Tehran Stock Exchange Placed First
* Continuing its ascending trend, the Tehran Stock Exchange (TSE) All-Share Index entered into the 92,000-point channel the other day, registering a new all-time high; positive signals from global markets, mostly metals and investors’ optimism towards oil refining companies’ positive EPS adjustment along with the recent rally in USِِِD/IRR were among the major drivers of such a growth. All in all, the TEDPIX posted a 20% return, placing Iran Capital Market first, which was followed by the Gold Coin and US dollar markets registering a 16.2% and 12.4% return, respectively; the money market has also benefited its participants with an 11% return YTD.
* In response to concerns over the recent rise in US dollar price, mostly its rally on Tuesday when it hit IRR 42,000, the governor of the Central Bank of Iran predicted the moderation of this price in the upcoming future, stressing that this price is not its real price.
* Over a meeting held on December 9th between officials from the National Development Fund of Iran (NDFI) and a delegation from the International Monetary Fund (IMF), NFDI structural and operational aspects along with its legal regulations related to resource allocation and investment process were discussed.
- Lavan Oil Refining has recognized IRR 622 EPS over the 6 month ending 22 September 2017, posting a 1,169% growth compared to the same period last year; it has covered 90% of its estimates over this period.
- While it had made IRR 34 loss per share in H1 2016, Tabriz Oil Refining has realized IRR 517 EPS in H1 2017; its performance covers 75% of its predictions for the FY ending March 2018.
- Piazer Agricultural Company has reduced its EPS for the FY ending March 2018 from IRR 539 to IRR 327 based on its H1 performance; in addition to this 39% negative adjustment, it has realized 67% of it, equal to IRR 67 in the said period.
- Shiraz Oil Refining has made IRR 1,111 EPS in the first half of 2017/18, proving an 850% rise compared to the same period last year; it has covered 92% of its estimates in this 6-month period.
- Razak Pharmaceutical is planning to raise its capital by 45% to reach IRR 593 bn; 10% is planned to be obtained from shareholders’ paid-in capital and claims while the remaining 35% will be provided using the company’s retained earnings.
In the Market
The shutdown of the North Sea’s most important oil and gas pipeline system intensified with an explosion at an oil processing facility in Austria pushed oil prices above $65 pb for the first time since 2015. With the majority of names in the Oil Products group halted, the remaining names went through positive trades.

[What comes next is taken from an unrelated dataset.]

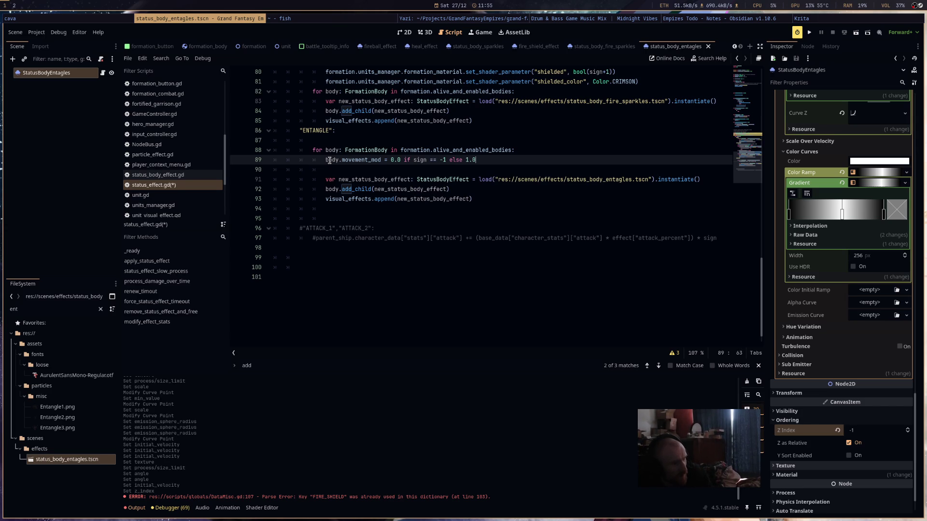
{"action": "key", "text": "ctrl+s"}
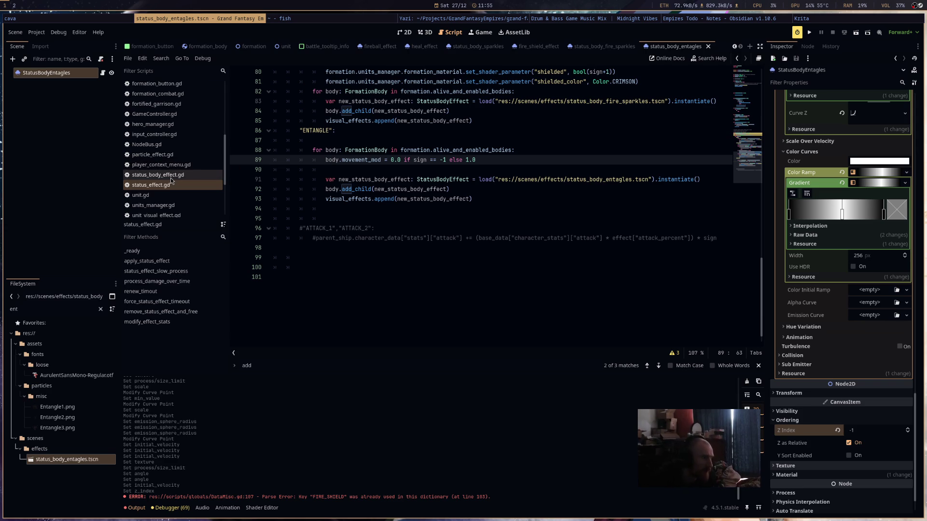
{"action": "left_click", "coordinate": [183, 125]}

Influenced by the positive movements in global metal prices, the majority of symbols in the Metals group settled with good gains, including Hormozgan-e Jonoub Steel (FOHZ1), Khuzestan Steel (FKHZ1), Iran Alloy Steel (FAIR1), led by Esfahan Steel (ZOBZ1).
A similar sentiment dominated the Iron Ore group, led by Mines and Metals Development (MADN1), with Bafq Mines (BAFG1) hitting its high.

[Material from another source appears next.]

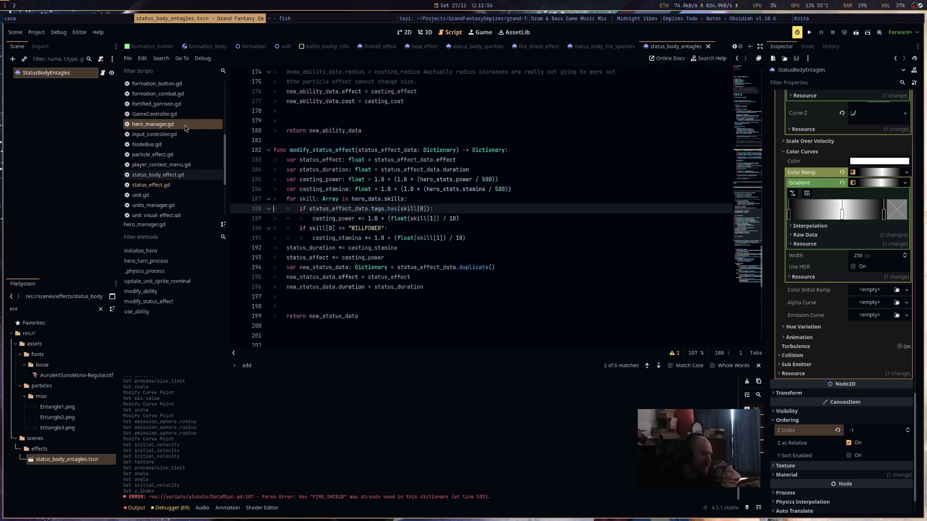
- In hero_manager.gd, paste a copy of the FIRE_SHIELD case below the RESURRECTION case
{"action": "scroll", "coordinate": [513, 284], "scroll_direction": "down", "scroll_amount": 5}
{"action": "scroll", "coordinate": [513, 284], "scroll_direction": "down", "scroll_amount": 8}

Excluding Iran Tractor Forging (ATIR1, +4.4%) and Iran Khodro Investment Development (GOST1, +1.99%), nearly the entire Automotive industry went through negative trades, shedding almost 2% on average. The volume of trades was significant in today’s session.
The whole Conglomerates space, on the other hand, ended in the green with most names growing more than 3%.
Following rumors around Hi Web ticker (HWEB1), specifically when its second price rally started after its reopening, the company CEO announced that their presence in the capital market seeks the goal of being able to finally compete with the Telecommunication of Iran Organization, as the one and only rival of all FCP companies, owning 55% of the market share, relying on the financing instruments available in Iran capital market; as has been said before, this competition also lies behind the company’s merger with Pars Online. After its IPO, the raised funds (IRR 1,100 bn) were re-injected to the company, contrary to the current method in Iran where the funds provided from the IPO are mostly spent on settling the company’s outstanding debts. The upcoming 17% block trade, is to settle a major part of the deal price to Pars Online owners. The point is that if the funds needed for purchasing Pars Online would be to provide through banking facilities, it raised the cost of capital and would question the value of such a purchase. It seems that the reason for the market attention to this share lies in its major shareholder’s (i.e. its CEO) support, which has pictured a bright future ahead of the company; in fact, the ticker has benefited its shareholders with a 25% return after its reopening and faced a buy queue today as well; the symbol was halted in the final hour. An SEO official mentioned the probable effect of the base price announcement (for that block share) as the reason behind this halting, which resulted in the cancellation of today’s trades.
DISCLAIMER: This report has been prepared and issued by Agah Brokerage Firm on the basis of publicly available information, internally developed data and other sources believed to be reliable. The information contained herein is not guaranteed, does not purport to be comprehensive and is strictly for information purposes only. Agah does not assume any liability for any direct, indirect or consequential loss that may result from the reliance by any person upon any such information or opinions. Any expressions of opinions are subject to change without notice.